A good story to me requires seamless integration of good narration, character development and plot. The story needs to go somewhere, have a compelling main character who you like and are committed to, and has to face struggles that invest and engage the reader. The most important thing a book needs is a good narrator. How are we, the spectators of this tale being toured through this world tailored for us before our eyes? Having a powerful narrator, as well as a realistic protagonist, then supported through seamless integration of plot makes for a fabulous story. The Book Thief by Markus Zusak contains all of these necessary ingredients and is a book I would highly suggest reading.
The Book Thief’s strongest quality is its narrator, Death himself.

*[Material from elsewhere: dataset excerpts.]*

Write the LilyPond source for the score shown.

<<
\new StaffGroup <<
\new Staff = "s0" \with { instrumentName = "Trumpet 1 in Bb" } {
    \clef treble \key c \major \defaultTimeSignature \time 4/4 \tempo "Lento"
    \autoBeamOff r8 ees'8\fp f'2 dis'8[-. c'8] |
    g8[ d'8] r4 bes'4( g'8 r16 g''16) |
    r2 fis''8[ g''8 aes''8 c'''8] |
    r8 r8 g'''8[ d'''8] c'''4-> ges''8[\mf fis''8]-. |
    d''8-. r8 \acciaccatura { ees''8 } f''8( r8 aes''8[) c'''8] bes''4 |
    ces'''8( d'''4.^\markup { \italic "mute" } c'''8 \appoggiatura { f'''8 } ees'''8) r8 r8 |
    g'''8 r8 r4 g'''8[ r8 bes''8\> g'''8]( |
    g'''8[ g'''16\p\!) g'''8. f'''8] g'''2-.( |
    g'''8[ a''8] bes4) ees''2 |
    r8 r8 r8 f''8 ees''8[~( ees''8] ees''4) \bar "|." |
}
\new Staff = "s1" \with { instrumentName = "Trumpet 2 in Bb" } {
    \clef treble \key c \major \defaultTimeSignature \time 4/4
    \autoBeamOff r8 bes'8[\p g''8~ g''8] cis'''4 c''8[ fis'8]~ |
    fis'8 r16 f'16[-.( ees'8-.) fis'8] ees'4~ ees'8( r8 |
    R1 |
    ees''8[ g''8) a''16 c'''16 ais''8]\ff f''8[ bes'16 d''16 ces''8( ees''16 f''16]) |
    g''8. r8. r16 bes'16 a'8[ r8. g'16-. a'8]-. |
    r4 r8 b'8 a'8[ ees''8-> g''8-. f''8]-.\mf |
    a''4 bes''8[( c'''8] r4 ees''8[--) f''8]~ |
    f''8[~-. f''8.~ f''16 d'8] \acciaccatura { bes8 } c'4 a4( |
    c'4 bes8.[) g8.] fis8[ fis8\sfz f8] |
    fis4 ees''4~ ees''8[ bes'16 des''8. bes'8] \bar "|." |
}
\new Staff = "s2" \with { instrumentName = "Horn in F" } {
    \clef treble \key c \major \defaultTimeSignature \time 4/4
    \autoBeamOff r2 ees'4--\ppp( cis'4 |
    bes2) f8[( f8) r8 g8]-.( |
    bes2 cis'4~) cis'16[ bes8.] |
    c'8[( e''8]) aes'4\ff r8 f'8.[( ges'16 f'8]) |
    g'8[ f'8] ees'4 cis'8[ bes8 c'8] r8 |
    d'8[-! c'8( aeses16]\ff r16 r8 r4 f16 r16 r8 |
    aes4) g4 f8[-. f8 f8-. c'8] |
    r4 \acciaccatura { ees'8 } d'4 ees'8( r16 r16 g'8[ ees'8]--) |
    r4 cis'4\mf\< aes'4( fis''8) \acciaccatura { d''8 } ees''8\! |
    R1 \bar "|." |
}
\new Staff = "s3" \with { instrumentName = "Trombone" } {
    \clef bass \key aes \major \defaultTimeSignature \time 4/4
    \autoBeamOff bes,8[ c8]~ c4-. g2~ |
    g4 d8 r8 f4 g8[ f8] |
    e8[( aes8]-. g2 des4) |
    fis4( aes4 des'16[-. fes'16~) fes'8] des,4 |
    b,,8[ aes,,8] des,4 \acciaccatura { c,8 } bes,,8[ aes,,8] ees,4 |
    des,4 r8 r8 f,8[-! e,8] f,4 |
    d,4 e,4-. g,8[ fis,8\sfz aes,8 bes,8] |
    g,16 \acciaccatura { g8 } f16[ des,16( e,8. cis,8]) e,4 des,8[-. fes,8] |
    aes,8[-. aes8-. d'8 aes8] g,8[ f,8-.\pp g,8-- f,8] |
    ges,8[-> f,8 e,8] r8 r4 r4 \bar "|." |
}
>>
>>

The story follows death during the holocaust and a girl who sparks his interest, Liesel Meminger. When I began reading the book, I was introduced to death’s writing style, where he begins the novel with “First the colors. Then the humans. That's how I usually see things. Or at least, how I try.”(3) Right away, I was hit with poetry, and a wish to read more. As we read, we learn that death is very similar, to a regular human, the only differences being him living forever and having an ever important job, taking the souls to beyond. Death is at every tragedy, every accident, every time someone dies, death comes, takes them away, and then he's off to the next death. As this book takes place during WW2, death is busier than ever, taking the souls of both sides of the war. The way Death talks about, well death is similar to how a man would talk about his job. To death, it's just how he “lives”. When Death writes, he mixes a flow of very poetic, impartial literature and intersperses it with facts about the subject at hand. Death, our narrator is reciting the story of Liesel Meminger while adding in details that only he would have known. This leads to the “full” story being told of Liesel’s life.
Liesel Meminger is a different character than death, but just as complex and compelling. She is a German girl, and “The Book Thief” of this story. Liesel is a “pure” German, and gets to continue to live with her family through the Holocaust. Her Aunt and Uncle(especially her father in particular), are very against the Holocaust, but are very quiet about it, blending in with the rest of the Nazi Party. Her Uncle teaches her to always form her own ideas, and during her life with them, she lives as diverse a life as she can with them. While going to her brother’s funeral(he died on the train to their Aunt and Uncle), Liesel discovers a book on gravedigging. Not being able to read but still curious, she takes the book to her uncle the day after, and he secretly teaches her to read. Liesel steals a total of nine books, with others being given to her as gifts on christmases or birthdays. With every book, Liesel grows smarter, and her craving to read grows, even though it was highly illegal at the time. Liesel’s love for words lead her to stand up for what she believes in and even saves her life later in the book at the height of the plot.
The way Liesel’s story is told by Death often has him hint at the climax of the book, where Liesel’s entire village(except for her) due to her love of words. Halfway through the book, death hints at what happens, but so briefly that you just have to continue to read to learn what happened, and while you vaguely know where the story ends, you never truly know until you finish, and the sense of mystery created by these characters you are so invested in leads to a fantastic climax, which leaves you strangely satisfied, where here most books leave you wanting more.